Friday, February 1, 2013

Dinosaur Bugs

I can't say how many times I've been working at my desk in the office and then, out of the corner of my eye, I see an enormous bug crawling right toward me, or hanging right down from the ceiling in my face. Ugh!

Little Mrs. Osmonson sat at her desk, typing and filing away, when along came a spider, and crawled up beside her, and frightened Mrs. Osmonson to death!!

I know that there are some 10,000 bugs for every human being on earth. God's creations are beautiful and we need the bugs to carry pollen, control populations, recycle waste, cure diseases, and all those wonderful amazing things...but do they have to creap up on me like they always do and scare the living daylights out of me? Of course.

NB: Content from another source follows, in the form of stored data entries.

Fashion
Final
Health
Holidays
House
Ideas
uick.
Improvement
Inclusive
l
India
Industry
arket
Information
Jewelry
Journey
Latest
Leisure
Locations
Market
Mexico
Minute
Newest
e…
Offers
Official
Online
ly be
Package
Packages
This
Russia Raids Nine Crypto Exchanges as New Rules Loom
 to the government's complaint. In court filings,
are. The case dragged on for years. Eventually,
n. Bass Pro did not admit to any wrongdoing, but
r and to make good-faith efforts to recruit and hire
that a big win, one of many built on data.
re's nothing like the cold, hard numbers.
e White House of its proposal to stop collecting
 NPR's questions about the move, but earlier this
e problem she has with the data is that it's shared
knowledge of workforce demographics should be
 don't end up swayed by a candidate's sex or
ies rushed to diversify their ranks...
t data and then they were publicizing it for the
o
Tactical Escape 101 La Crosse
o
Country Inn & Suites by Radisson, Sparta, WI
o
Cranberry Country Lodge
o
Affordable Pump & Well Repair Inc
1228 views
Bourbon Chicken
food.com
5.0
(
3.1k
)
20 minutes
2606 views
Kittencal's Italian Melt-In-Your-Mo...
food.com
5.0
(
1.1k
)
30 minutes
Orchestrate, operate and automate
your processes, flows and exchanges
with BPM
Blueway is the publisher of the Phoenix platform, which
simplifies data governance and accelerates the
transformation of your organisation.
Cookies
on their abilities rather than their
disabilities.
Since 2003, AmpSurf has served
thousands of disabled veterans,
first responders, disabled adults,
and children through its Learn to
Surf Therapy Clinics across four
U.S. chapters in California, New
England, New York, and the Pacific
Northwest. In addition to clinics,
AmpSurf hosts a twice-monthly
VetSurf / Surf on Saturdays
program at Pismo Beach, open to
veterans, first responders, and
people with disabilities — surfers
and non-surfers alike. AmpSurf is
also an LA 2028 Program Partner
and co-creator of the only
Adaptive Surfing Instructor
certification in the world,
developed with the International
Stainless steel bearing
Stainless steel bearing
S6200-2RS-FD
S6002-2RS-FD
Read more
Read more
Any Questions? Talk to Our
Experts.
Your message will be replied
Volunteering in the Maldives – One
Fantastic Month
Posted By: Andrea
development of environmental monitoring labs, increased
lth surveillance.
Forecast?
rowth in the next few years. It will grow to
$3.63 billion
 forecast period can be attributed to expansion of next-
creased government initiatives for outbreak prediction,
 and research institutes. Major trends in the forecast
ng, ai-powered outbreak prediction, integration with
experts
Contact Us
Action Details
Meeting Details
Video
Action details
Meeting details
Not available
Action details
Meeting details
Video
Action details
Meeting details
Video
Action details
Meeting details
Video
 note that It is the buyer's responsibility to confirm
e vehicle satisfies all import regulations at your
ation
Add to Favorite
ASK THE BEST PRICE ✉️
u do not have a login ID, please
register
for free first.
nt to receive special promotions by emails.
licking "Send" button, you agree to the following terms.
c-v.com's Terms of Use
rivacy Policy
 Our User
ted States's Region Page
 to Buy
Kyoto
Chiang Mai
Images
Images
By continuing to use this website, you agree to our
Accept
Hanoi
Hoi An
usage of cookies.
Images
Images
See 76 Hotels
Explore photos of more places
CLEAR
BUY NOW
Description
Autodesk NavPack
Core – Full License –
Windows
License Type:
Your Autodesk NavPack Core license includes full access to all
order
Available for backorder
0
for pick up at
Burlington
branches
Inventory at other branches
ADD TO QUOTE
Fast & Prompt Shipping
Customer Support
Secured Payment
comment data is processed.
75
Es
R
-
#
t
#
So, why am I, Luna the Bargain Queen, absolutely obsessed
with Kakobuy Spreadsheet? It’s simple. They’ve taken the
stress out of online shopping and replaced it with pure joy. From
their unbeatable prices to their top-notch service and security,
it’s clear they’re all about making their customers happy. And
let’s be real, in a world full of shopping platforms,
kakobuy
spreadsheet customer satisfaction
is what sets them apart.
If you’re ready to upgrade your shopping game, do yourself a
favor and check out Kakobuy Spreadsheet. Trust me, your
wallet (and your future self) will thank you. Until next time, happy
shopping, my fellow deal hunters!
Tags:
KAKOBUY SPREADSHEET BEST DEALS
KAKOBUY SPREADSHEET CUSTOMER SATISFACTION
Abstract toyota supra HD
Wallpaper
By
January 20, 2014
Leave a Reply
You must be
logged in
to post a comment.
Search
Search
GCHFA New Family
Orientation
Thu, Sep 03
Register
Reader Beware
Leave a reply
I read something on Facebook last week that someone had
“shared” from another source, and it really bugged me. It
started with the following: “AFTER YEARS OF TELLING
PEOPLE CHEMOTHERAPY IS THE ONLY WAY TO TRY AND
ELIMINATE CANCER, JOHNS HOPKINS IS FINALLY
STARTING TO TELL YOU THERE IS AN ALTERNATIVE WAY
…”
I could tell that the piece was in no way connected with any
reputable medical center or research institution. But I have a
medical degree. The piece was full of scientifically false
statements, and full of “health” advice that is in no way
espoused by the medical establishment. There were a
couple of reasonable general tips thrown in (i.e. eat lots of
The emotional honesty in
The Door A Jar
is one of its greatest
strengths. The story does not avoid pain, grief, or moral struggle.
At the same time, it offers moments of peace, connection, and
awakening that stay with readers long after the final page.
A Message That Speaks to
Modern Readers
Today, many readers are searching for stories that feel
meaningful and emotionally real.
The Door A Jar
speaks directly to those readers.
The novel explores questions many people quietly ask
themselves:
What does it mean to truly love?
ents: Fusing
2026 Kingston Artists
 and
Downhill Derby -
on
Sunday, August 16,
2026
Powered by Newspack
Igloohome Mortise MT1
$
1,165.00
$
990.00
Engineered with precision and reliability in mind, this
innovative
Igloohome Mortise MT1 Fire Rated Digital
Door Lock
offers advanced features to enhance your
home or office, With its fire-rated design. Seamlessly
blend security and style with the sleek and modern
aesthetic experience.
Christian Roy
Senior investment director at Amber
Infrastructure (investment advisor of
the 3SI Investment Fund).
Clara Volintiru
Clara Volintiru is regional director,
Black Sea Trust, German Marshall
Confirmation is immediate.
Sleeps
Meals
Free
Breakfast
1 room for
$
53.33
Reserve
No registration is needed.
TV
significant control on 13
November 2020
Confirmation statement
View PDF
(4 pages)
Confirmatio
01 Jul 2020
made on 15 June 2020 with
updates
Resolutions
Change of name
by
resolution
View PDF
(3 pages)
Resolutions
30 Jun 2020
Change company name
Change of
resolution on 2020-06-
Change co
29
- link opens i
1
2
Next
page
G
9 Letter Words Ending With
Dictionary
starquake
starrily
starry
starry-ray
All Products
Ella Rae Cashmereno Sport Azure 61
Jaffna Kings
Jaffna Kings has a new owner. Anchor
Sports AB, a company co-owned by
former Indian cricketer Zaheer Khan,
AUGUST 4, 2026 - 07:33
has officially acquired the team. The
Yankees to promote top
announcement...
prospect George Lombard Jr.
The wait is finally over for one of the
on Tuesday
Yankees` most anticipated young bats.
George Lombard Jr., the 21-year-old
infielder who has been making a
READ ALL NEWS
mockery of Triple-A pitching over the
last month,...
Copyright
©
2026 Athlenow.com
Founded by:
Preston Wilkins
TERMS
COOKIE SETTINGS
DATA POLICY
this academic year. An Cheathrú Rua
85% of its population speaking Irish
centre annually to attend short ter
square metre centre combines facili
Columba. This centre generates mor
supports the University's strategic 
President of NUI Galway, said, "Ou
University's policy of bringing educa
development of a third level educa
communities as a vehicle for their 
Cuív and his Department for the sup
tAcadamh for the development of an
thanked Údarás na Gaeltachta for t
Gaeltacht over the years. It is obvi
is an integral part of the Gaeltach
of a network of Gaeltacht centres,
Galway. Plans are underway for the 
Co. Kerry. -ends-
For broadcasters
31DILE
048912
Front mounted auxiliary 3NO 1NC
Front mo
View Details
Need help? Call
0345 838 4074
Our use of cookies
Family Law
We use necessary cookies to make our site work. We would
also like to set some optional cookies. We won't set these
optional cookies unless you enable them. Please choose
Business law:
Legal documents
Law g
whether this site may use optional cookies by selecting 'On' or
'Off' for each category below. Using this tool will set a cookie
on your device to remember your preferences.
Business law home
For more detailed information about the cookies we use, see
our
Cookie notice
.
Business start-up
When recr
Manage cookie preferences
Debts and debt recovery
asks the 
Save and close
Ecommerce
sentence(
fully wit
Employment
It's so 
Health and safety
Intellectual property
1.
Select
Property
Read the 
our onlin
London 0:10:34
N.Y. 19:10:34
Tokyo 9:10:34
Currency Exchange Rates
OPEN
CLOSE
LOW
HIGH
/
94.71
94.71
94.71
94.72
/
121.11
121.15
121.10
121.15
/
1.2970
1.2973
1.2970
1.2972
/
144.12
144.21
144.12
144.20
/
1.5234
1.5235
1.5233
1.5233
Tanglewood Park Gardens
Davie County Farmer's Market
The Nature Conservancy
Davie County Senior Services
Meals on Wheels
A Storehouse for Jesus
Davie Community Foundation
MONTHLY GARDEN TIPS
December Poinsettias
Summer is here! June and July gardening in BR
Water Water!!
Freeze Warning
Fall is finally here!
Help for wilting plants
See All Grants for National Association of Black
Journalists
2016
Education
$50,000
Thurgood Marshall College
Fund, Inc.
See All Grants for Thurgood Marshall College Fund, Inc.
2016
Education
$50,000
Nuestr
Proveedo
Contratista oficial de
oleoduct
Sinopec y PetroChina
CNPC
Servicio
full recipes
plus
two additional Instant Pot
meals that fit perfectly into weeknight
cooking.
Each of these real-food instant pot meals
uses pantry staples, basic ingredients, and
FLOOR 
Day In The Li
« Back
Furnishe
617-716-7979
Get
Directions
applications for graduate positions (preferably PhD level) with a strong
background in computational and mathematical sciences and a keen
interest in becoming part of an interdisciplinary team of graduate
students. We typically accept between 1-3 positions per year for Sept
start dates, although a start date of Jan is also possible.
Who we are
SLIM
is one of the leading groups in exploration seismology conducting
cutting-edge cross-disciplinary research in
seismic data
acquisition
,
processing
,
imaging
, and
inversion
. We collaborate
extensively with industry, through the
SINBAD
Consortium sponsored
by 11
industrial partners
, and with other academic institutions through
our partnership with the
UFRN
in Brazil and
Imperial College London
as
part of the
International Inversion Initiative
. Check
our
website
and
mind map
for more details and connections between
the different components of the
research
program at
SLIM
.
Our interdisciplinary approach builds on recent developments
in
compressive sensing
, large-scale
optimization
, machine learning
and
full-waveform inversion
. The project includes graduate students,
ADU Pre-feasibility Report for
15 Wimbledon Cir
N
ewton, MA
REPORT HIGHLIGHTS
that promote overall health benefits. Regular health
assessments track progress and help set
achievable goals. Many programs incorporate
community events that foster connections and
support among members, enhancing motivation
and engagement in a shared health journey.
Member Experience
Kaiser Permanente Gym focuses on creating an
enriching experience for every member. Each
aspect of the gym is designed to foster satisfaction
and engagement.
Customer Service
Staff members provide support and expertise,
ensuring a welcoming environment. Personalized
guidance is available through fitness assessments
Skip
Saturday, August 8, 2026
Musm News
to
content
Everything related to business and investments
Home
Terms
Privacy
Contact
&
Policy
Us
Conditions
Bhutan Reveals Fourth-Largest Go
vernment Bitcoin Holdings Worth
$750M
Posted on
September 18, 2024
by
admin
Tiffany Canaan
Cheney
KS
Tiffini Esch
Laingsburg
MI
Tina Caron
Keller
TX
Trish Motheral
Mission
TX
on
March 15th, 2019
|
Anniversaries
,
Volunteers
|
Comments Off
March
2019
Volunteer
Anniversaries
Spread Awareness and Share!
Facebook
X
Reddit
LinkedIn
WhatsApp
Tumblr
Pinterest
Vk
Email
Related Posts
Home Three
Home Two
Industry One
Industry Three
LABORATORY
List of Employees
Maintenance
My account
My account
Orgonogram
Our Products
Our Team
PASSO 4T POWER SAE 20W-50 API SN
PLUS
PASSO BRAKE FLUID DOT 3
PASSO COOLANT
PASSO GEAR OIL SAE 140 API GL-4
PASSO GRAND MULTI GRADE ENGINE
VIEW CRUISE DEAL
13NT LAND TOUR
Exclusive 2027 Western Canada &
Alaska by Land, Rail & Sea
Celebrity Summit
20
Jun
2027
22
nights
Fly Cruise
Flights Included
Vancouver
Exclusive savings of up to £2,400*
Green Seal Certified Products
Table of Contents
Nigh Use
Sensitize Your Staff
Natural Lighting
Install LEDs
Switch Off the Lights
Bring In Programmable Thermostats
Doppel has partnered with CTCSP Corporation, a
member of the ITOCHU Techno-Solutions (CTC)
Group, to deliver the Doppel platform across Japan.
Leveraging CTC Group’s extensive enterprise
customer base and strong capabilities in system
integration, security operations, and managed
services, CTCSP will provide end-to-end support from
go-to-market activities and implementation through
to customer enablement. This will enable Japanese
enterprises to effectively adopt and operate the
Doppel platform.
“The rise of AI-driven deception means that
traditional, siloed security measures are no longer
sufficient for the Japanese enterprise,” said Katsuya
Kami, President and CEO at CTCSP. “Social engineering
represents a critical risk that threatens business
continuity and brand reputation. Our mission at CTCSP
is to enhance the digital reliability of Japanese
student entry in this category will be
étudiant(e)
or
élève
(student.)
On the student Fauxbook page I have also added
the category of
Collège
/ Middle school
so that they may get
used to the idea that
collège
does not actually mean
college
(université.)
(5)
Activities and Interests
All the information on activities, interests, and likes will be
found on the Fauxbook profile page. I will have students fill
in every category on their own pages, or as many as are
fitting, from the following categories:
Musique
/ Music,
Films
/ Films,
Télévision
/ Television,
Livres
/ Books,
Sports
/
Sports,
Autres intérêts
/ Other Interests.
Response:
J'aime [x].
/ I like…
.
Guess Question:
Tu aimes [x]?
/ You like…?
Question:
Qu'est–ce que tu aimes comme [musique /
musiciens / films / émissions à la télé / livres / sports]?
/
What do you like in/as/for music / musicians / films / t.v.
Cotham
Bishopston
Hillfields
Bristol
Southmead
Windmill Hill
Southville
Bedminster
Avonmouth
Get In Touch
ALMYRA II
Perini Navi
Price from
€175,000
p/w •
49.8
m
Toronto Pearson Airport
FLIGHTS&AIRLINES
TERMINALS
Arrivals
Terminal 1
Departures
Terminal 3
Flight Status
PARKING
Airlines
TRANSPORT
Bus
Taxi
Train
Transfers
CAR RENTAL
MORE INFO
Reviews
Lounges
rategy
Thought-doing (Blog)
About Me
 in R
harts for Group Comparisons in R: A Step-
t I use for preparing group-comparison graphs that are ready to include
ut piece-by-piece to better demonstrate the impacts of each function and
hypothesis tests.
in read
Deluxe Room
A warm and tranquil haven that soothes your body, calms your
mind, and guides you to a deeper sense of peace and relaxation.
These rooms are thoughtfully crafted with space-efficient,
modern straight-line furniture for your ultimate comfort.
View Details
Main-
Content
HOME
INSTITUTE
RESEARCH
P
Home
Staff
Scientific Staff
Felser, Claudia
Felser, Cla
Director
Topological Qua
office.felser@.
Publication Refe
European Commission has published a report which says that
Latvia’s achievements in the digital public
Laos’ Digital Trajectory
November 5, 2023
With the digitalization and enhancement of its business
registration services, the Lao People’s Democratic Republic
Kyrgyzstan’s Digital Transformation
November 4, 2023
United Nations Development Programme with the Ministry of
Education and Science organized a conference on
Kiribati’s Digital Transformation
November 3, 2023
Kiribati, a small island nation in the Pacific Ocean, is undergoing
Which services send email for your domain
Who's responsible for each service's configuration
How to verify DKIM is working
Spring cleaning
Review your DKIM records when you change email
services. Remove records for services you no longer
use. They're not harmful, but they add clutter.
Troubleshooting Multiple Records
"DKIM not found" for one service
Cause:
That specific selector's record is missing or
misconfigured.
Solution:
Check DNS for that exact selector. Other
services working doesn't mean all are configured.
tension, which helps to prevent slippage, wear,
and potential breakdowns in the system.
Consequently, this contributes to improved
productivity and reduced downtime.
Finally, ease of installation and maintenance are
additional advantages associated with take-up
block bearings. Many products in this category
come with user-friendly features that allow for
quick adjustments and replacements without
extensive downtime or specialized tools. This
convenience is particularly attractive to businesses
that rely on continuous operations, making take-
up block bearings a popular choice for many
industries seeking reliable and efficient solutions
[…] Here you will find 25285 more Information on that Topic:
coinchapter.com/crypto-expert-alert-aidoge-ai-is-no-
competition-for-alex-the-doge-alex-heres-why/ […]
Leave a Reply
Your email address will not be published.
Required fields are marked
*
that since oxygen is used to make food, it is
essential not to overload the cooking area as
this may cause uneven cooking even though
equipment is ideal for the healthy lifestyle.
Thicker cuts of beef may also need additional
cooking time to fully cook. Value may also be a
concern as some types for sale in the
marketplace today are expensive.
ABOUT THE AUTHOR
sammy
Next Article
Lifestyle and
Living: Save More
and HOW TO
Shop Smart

I certainly don't understand why a wasp needs to fly around my desk, or why spiders like to land on my head or hang from their stringy strands in my face, or why the moths decide to crawl up into my desk drawers to die, or why the Tyranosaurus roach today needed to see the view from the top of the reception desk. That was, by far, the grossest, most enormous bug I have ever seen. Missouri bugs are just massive. 

And then I feel bad when I kill 'em because they die so pathetically. Spiders immediately shrivel up into balls, and everything else seems to just explode guts everywhere. After that I feel like I have a hundred more crawling all over me. It's like their buggy ghosts come back to haunt me.

It's not that I don't like bugs altogether. I actually find them rather fascinating in their natural habitats. But if they come inside, they're dead.